Andererseits intensiviert sich mit steigenden Wahlmöglichkeiten auch der Wettbewerb der Anbieter um die Gunst der Kunden, weil Unternehmen ihre Produkte überall hin exportieren dürfen. Die Unternehmen können sich nicht auf ihren Lorbeeren ausruhen, sondern sind ständig darum bemüht, die Qualität und die Preise ihrer Produkte zu optimieren, um nicht von der Konkurrenz überholt zu werden. Dieser freie Wettbewerb auf freien Märkten ist der elementare Pfeiler der Innovation und des Fortschritts.

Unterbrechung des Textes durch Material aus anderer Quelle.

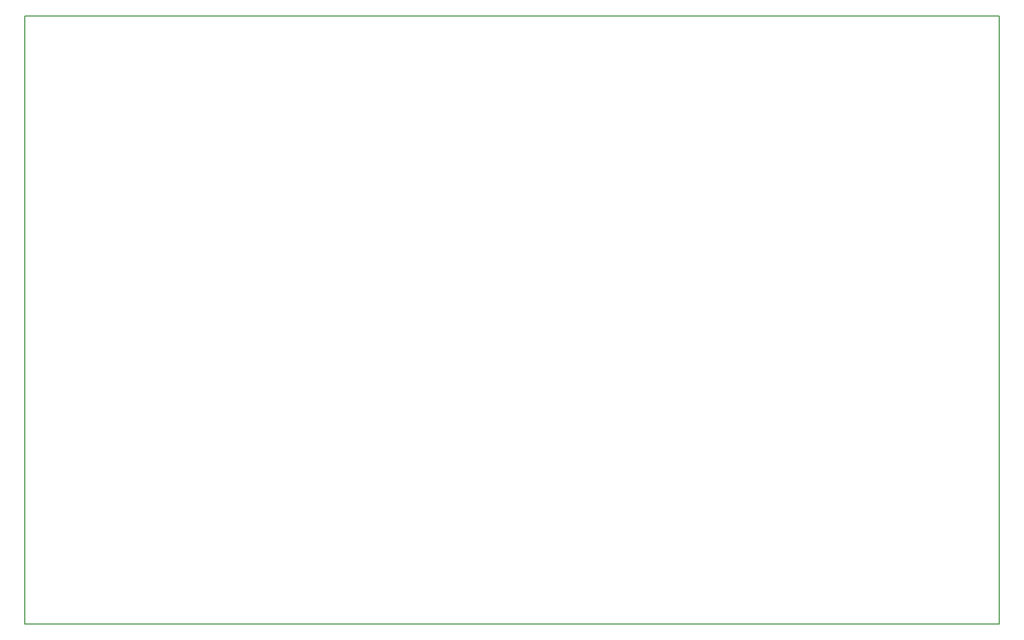
<source format=gm1>
G04 MADE WITH FRITZING*
G04 WWW.FRITZING.ORG*
G04 DOUBLE SIDED*
G04 HOLES PLATED*
G04 CONTOUR ON CENTER OF CONTOUR VECTOR*
%ASAXBY*%
%FSLAX23Y23*%
%MOIN*%
%OFA0B0*%
%SFA1.0B1.0*%
%ADD10R,6.299220X3.937010*%
%ADD11C,0.008000*%
%ADD10C,0.008*%
%LNCONTOUR*%
G90*
G70*
G54D10*
G54D11*
X4Y3933D02*
X6295Y3933D01*
X6295Y4D01*
X4Y4D01*
X4Y3933D01*
D02*
G04 End of contour*
M02*
</source>
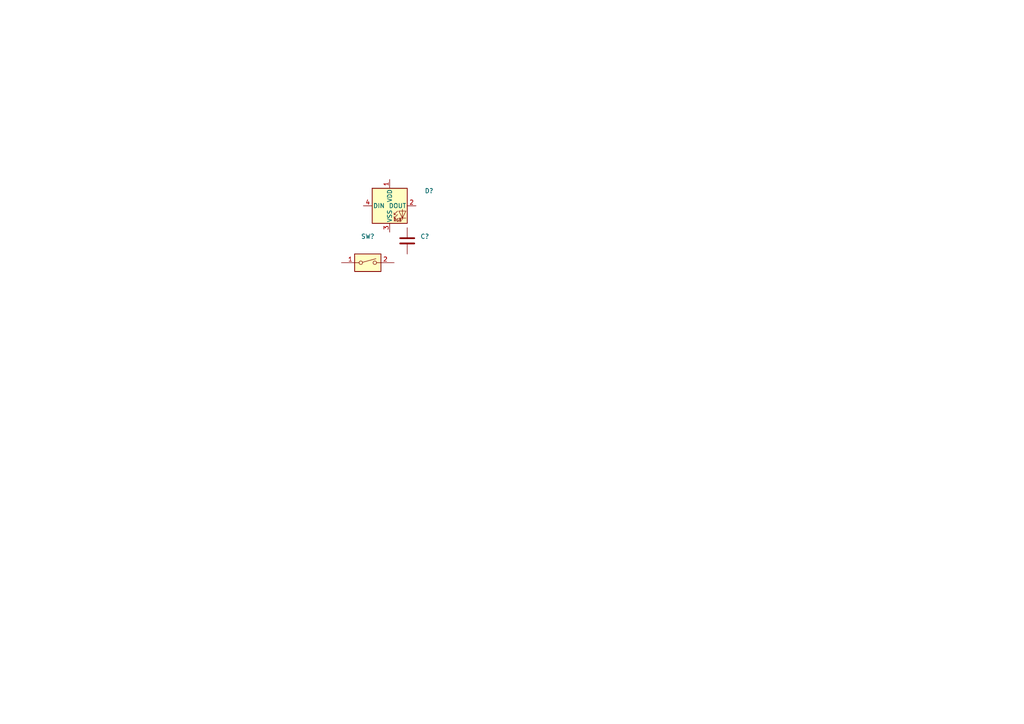
<source format=kicad_sch>
(kicad_sch (version 20211123) (generator eeschema)

  (uuid cf9b52d5-c83e-4816-8d87-1db366e5e882)

  (paper "A4")

  


  (symbol (lib_id "LED:WS2812B") (at 113.03 59.69 0) (unit 1)
    (in_bom yes) (on_board yes) (fields_autoplaced)
    (uuid 05541845-27a8-4ab4-a4e5-0a01dca0556a)
    (property "Reference" "D?" (id 0) (at 124.46 55.3593 0))
    (property "Value" "" (id 1) (at 124.46 57.8993 0))
    (property "Footprint" "" (id 2) (at 114.3 67.31 0)
      (effects (font (size 1.27 1.27)) (justify left top) hide)
    )
    (property "Datasheet" "https://cdn-shop.adafruit.com/datasheets/WS2812B.pdf" (id 3) (at 115.57 69.215 0)
      (effects (font (size 1.27 1.27)) (justify left top) hide)
    )
    (pin "1" (uuid d9546b4d-8ad5-470a-9199-081184401146))
    (pin "2" (uuid 37e78599-532a-48f9-adb0-b0f7e08f4b9a))
    (pin "3" (uuid 0d866cb6-9cf7-4833-8069-c7798c209efd))
    (pin "4" (uuid 4efca9fb-6d64-4ff8-aa71-72cc5095709a))
  )

  (symbol (lib_id "Switch:SW_DIP_x01") (at 106.68 76.2 0) (unit 1)
    (in_bom yes) (on_board yes) (fields_autoplaced)
    (uuid 0ec78a62-b47f-4037-abda-54aa59fbdba4)
    (property "Reference" "SW?" (id 0) (at 106.68 68.58 0))
    (property "Value" "" (id 1) (at 106.68 71.12 0))
    (property "Footprint" "" (id 2) (at 106.68 76.2 0)
      (effects (font (size 1.27 1.27)) hide)
    )
    (property "Datasheet" "~" (id 3) (at 106.68 76.2 0)
      (effects (font (size 1.27 1.27)) hide)
    )
    (pin "1" (uuid f0e6db30-16f2-4d29-b654-b14567805a44))
    (pin "2" (uuid 67d45f59-9896-4d1e-b79b-7cc6ddb50883))
  )

  (symbol (lib_id "Device:C") (at 118.11 69.85 0) (unit 1)
    (in_bom yes) (on_board yes) (fields_autoplaced)
    (uuid 63821a7e-e087-412b-aa3a-b57161d47f74)
    (property "Reference" "C?" (id 0) (at 121.92 68.5799 0)
      (effects (font (size 1.27 1.27)) (justify left))
    )
    (property "Value" "" (id 1) (at 121.92 71.1199 0)
      (effects (font (size 1.27 1.27)) (justify left))
    )
    (property "Footprint" "" (id 2) (at 119.0752 73.66 0)
      (effects (font (size 1.27 1.27)) hide)
    )
    (property "Datasheet" "~" (id 3) (at 118.11 69.85 0)
      (effects (font (size 1.27 1.27)) hide)
    )
    (pin "1" (uuid 4a88be2c-cbf4-4349-98c4-8f248c38d9f2))
    (pin "2" (uuid 8ec10b44-b264-4089-94b3-13a83c8f737d))
  )
)

</source>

Ganz anders in abgeschotteten Gebieten: Aufgrund der Fernhaltung ausländischer Konkurrenz durch hohe Zölle oder regulatorische Vorgaben müssen sich inländische Unternehmen keine Sorgen machen und sich auch keine Mühe geben. In der Folge wird die Wirtschaft immer träger. Innovation und Produktqualität lassen nach – zum Nachteil der Kunden, versteht sich.
Schutzzölle gehören daher vollständig beseitigt. Der Staat hat sich strikt aus den Handelsbeziehungen der Menschen herauszuhalten und darf hier nicht Partei ergreifen.